Friday, September 08, 2006

Simon Tatham's Portable Puzzle Collection

Title: Simon Tatham's Portable Puzzle Collection
Author: Simon Tatham
License: MIT License
Website: http://www.chiark.greenend.org.uk/~sgtatham/puzzles/

Simon Tatham has programmed up a wonderful collection of 24 mini puzzle games. Each is a stand alone program which implements a different puzzle type. While not super polished, all 24 programs have simple interfaces and each provides a great way to kill a few minutes. Each program comes with a huge (virtually unlimited) number of puzzles.

Most are old stand-bys. These include Black Box, Bridges, Domino, Fifteen, Mastermind, Slitherlink, Mindsweeper, Nonogram, Peg solitaire, Sudoku, Same Game, Tents, and Planarity.

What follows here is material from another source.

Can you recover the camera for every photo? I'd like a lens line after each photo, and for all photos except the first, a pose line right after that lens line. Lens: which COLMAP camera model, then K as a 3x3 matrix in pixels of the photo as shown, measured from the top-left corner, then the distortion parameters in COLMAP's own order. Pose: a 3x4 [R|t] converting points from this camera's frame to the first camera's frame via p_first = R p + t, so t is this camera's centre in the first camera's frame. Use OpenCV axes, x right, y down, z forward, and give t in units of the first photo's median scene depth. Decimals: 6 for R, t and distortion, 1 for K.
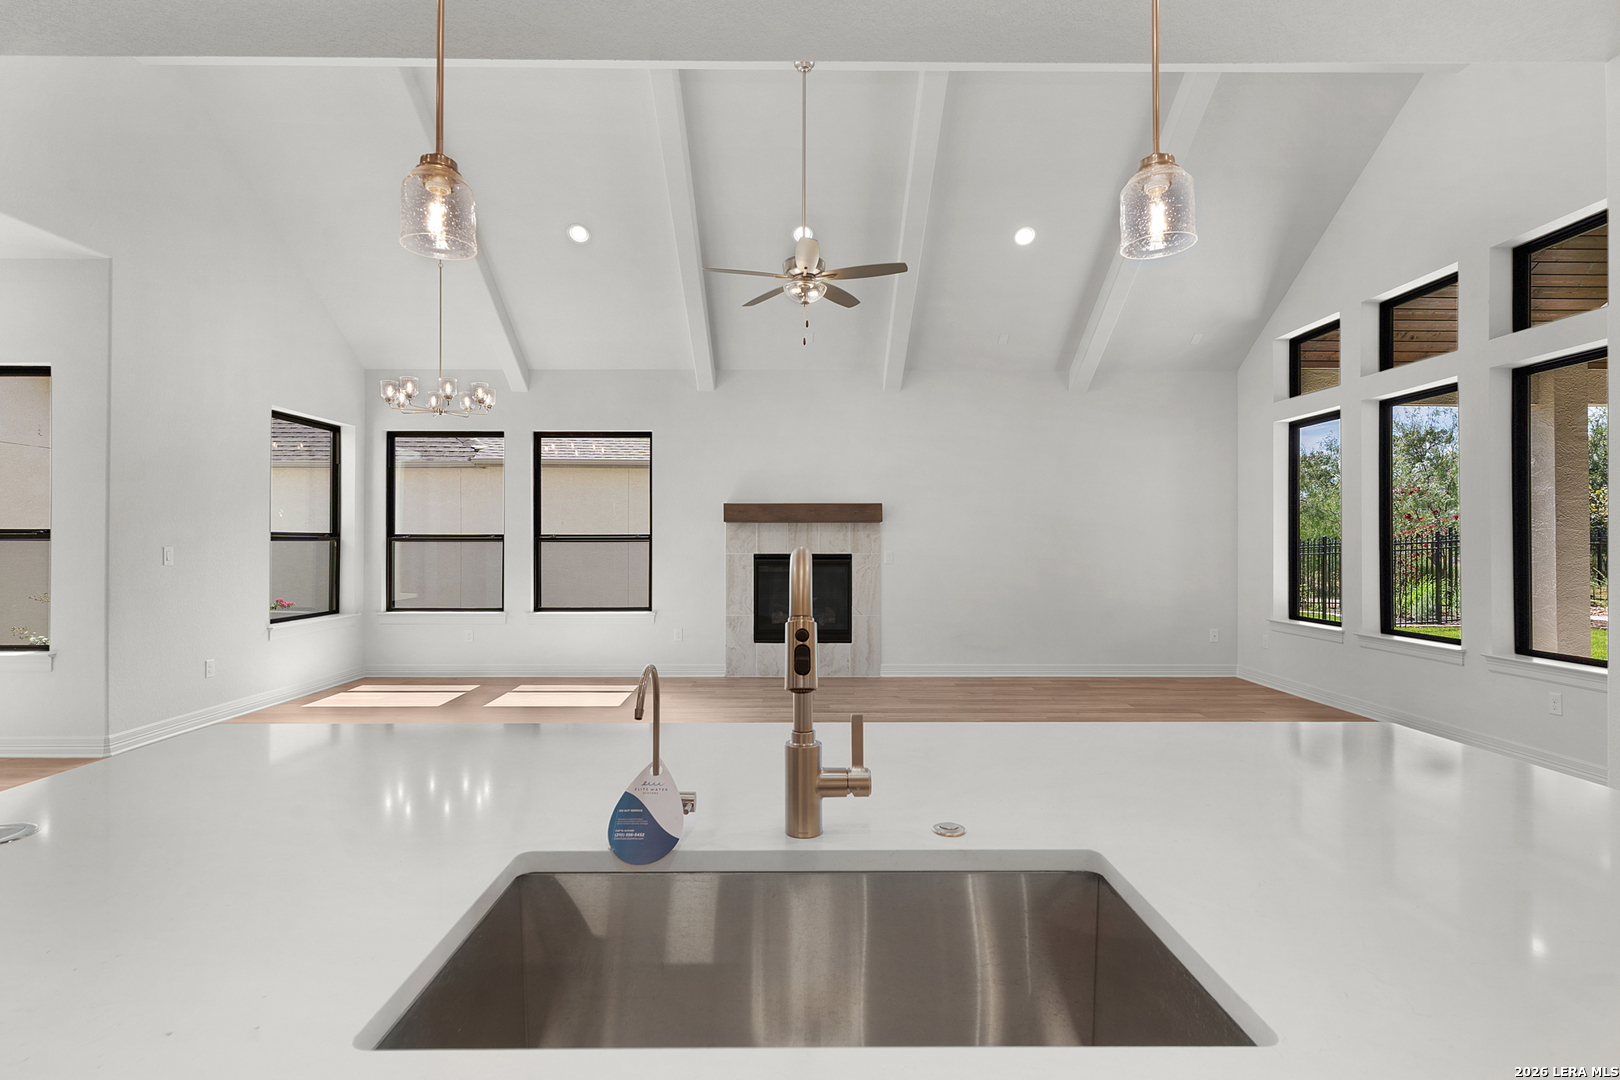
lens RADIAL K [[785.4, 0, 804.9], [0, 785.4, 541.2], [0, 0, 1]] dist [0.003718, -0.000360]
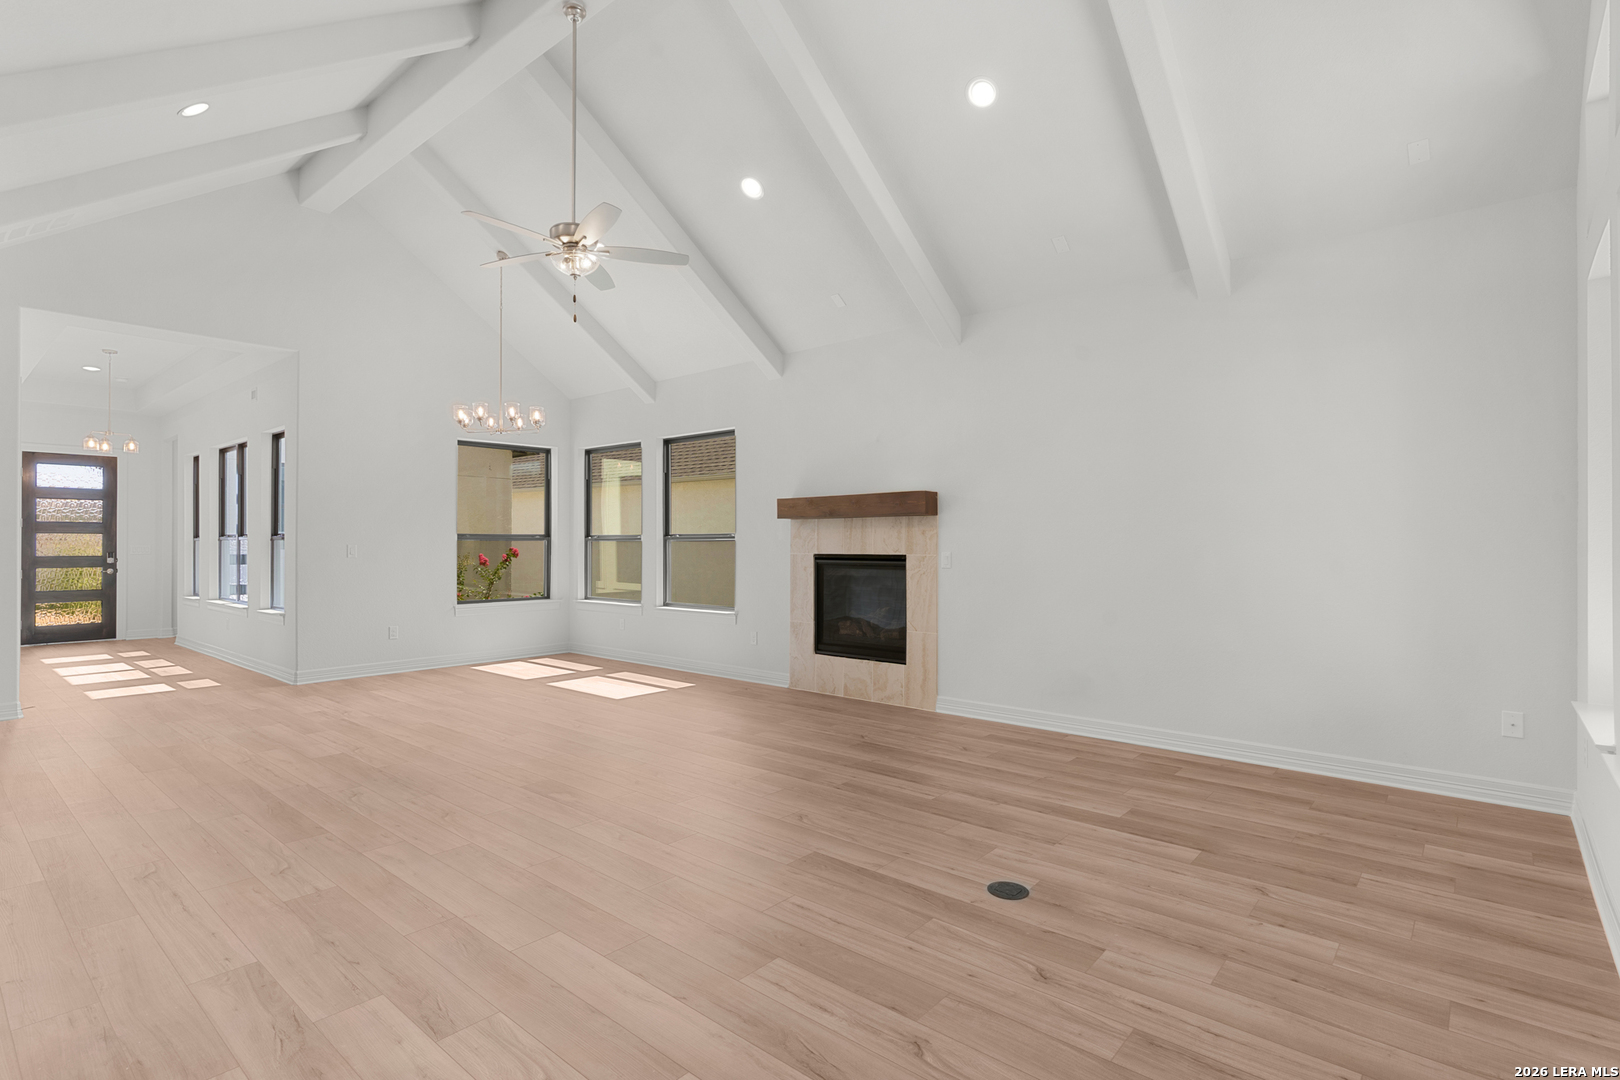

Just because they are old stand-bys, doesn't mean they are not fun. I really like his version of Bridges. I have played it more than any of the others in the collection.

I want to highlight four of the programs which struck me in one way or another.

Rectangles



This is not really a new puzzle type, but I have never seen a computer version before. You have to partition up the grid into rectangles so that each contains one number, and this number must equal the size of the rectangle. The interface is simple, just click one corner and drag to the other corner to mark a rectangle.

Map



The famous four color theorem says that any map with connected regions can be colored with four colors so that no neighboring regions have the same color. This game generates a random map and you have to color it. While there is a theorem that you can four color any map, as you find out in this game, there is no easy algorithm to do it.

Inertia



You have to collect all of the gems without hitting a bomb. You can move your marker orthogonally or diagonal, but inertia keeps it going until it hits a wall, a circular stopping point, or sadly a bomb. You have to very carefully plan ahead.

Cube



You roll the cube or other polyhedron to collect all of the blue tiles. Each face of the cube can absorb one blue tile. You have to figure out how to roll the cube so that each face collects one blue tile. These puzzles can be quite hard.

A similar set of little puzzle games is mindgames.

1 Comments:

At 5:09 PM, Anonymous Anonymous said...

I have been working on an new Windows Mobile port of this puzzle collection.

This port works on both the Pocket PC and Smartphone platforms.